(Instructions to follow):
Return each line, exactly as given, from the one containing "帳／街口支付／iPASS MONEY」等通路繳費。" through the end of the entries below, and skip the rest.

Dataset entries
- - - - -

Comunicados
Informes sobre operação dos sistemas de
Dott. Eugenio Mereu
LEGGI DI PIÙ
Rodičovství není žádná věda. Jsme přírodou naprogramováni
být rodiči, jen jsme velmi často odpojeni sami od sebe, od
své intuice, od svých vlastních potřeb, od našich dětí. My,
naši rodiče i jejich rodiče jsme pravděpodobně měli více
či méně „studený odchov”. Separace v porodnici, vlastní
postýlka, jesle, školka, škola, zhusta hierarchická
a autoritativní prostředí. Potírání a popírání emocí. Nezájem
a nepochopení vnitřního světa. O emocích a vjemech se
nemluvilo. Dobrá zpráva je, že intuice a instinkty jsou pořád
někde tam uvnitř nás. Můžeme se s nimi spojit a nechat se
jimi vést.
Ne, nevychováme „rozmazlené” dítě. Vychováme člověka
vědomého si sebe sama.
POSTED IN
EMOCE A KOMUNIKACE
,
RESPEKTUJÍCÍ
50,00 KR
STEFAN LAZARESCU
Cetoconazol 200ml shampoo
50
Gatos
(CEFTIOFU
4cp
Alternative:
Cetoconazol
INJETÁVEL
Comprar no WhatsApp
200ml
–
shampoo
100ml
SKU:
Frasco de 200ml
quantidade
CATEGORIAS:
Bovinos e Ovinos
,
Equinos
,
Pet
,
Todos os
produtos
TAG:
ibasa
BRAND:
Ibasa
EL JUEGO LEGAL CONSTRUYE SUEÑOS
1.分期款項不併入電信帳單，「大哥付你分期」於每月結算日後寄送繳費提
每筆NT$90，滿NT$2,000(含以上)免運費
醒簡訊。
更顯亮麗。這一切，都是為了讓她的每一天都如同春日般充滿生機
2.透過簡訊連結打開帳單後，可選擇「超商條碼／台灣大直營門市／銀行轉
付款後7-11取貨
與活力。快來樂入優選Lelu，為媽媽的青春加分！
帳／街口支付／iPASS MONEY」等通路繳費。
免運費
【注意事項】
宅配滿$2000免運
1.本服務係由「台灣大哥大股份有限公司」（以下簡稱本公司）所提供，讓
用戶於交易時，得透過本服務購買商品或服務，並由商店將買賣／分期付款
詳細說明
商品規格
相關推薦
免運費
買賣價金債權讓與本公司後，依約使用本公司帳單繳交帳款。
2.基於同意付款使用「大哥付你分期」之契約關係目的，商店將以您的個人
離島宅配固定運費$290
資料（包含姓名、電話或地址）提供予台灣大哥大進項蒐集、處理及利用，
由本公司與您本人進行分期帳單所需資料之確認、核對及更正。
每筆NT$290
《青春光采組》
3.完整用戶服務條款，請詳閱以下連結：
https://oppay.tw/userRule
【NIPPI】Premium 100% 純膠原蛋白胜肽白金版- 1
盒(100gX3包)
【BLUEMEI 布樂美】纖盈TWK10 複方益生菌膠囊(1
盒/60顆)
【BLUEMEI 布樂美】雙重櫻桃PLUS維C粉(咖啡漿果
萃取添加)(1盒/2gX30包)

- - - - -

(Solution for this task):
帳／街口支付／iPASS MONEY」等通路繳費。
免運費
【注意事項】
宅配滿$2000免運
1.本服務係由「台灣大哥大股份有限公司」（以下簡稱本公司）所提供，讓
用戶於交易時，得透過本服務購買商品或服務，並由商店將買賣／分期付款
詳細說明
商品規格
相關推薦
免運費
買賣價金債權讓與本公司後，依約使用本公司帳單繳交帳款。
2.基於同意付款使用「大哥付你分期」之契約關係目的，商店將以您的個人
離島宅配固定運費$290
資料（包含姓名、電話或地址）提供予台灣大哥大進項蒐集、處理及利用，
由本公司與您本人進行分期帳單所需資料之確認、核對及更正。
每筆NT$290
《青春光采組》
3.完整用戶服務條款，請詳閱以下連結：
https://oppay.tw/userRule
【NIPPI】Premium 100% 純膠原蛋白胜肽白金版- 1
盒(100gX3包)
【BLUEMEI 布樂美】纖盈TWK10 複方益生菌膠囊(1
盒/60顆)
【BLUEMEI 布樂美】雙重櫻桃PLUS維C粉(咖啡漿果
萃取添加)(1盒/2gX30包)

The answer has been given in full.